Most of the current literature on healthcare operations management is focused on importing principles and methods from manufacturing. The evidence of success is scattered and nowhere near what has been achieved in other industries. This book develops the idea that the logic of production, and production systems in healthcare is significantly different. A line of thing that acknowledges the ingenious characteristics of health service production is developed.
This book builds on a managerial segmentation of healthcare based on fundamental demand-supply constellations. Demand can be classified with the variables urgency, severity, and randomness. Supply is constrained by medical technology (accuracy of diagnostics, efficacy of therapies), patient health behavior (co-creation of health), and resource availability. Out of this emerge seven demand-supply-based operational types (DSO): prevention, emergencies, one-visit, electives, cure, care, and projects. Each of these have distinct managerial characteristics, such as time-perspective, level of co-creation, value proposition, revenue structure, productivity and other key performance indicators (KPI).

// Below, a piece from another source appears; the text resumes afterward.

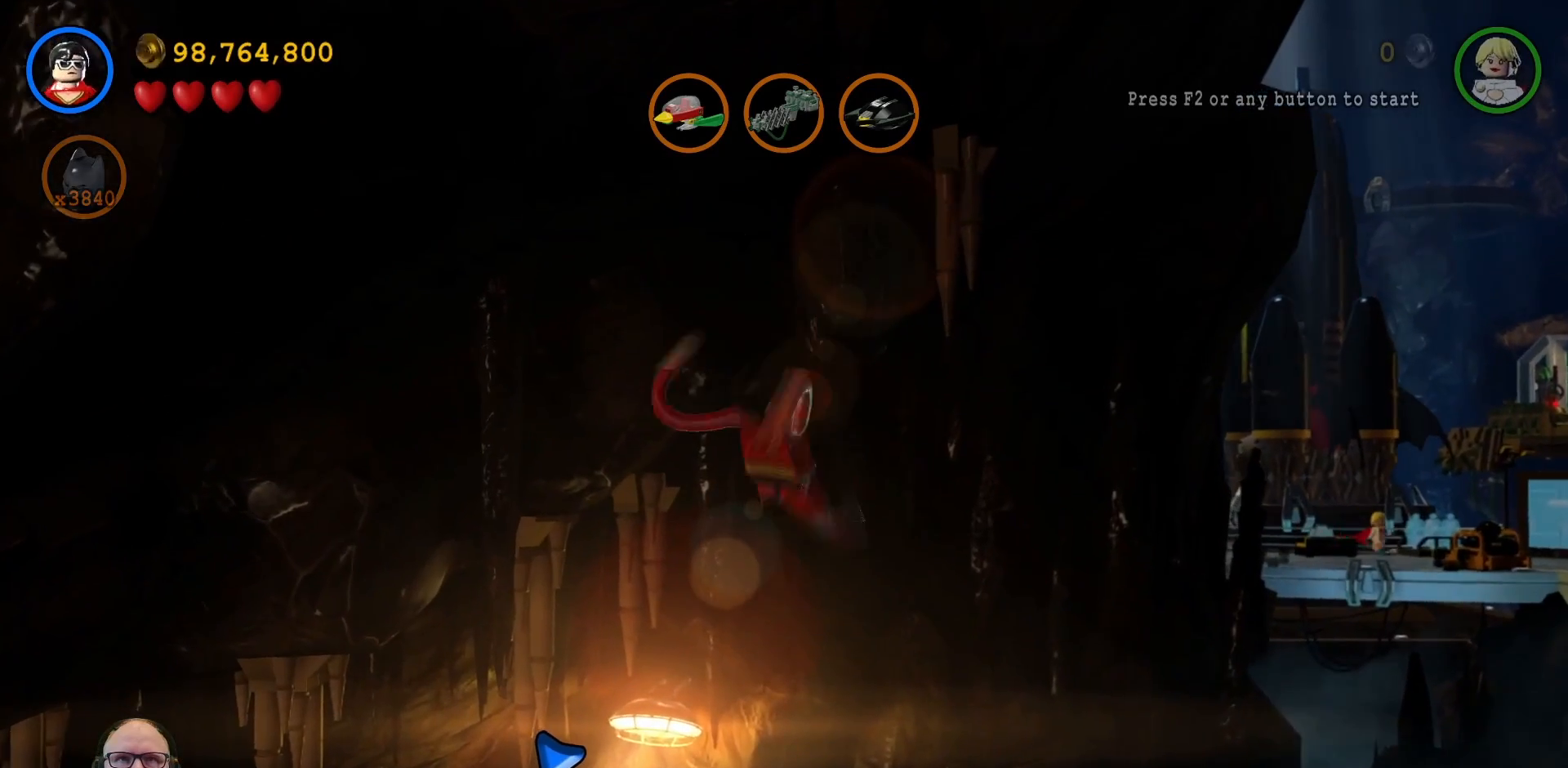
{"buttons": [], "left_stick": "center", "right_stick": "center", "events": []}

The DSOs can be envisioned as platforms upon which clinical modules are attached. For example, any Emergency Department (ED) must be managed to deal with prioritization, time-windows, agitated patients, the necessity to save and stabilize, and variability in demand. Specific clinical assets and skill-sets are required for, say, massive trauma, strokes, cardiac events, or poisoning. While representing different specialties of clinical medicine they, when applied in the emergency - context, must conform to the demand-supply-based operating logic.
A basic assumption in this book is that the perceived complexity of healthcare arises from the conflicting demands of the DSO and the clinical realms. The seven DSOs can neatly be juxtaposed on the much-used Business Model Canvas (BMC), which postulates the business model elements as value proposition; customer segments, channels and relations; key activities, resources and partners; the cost structure; and the revenue model.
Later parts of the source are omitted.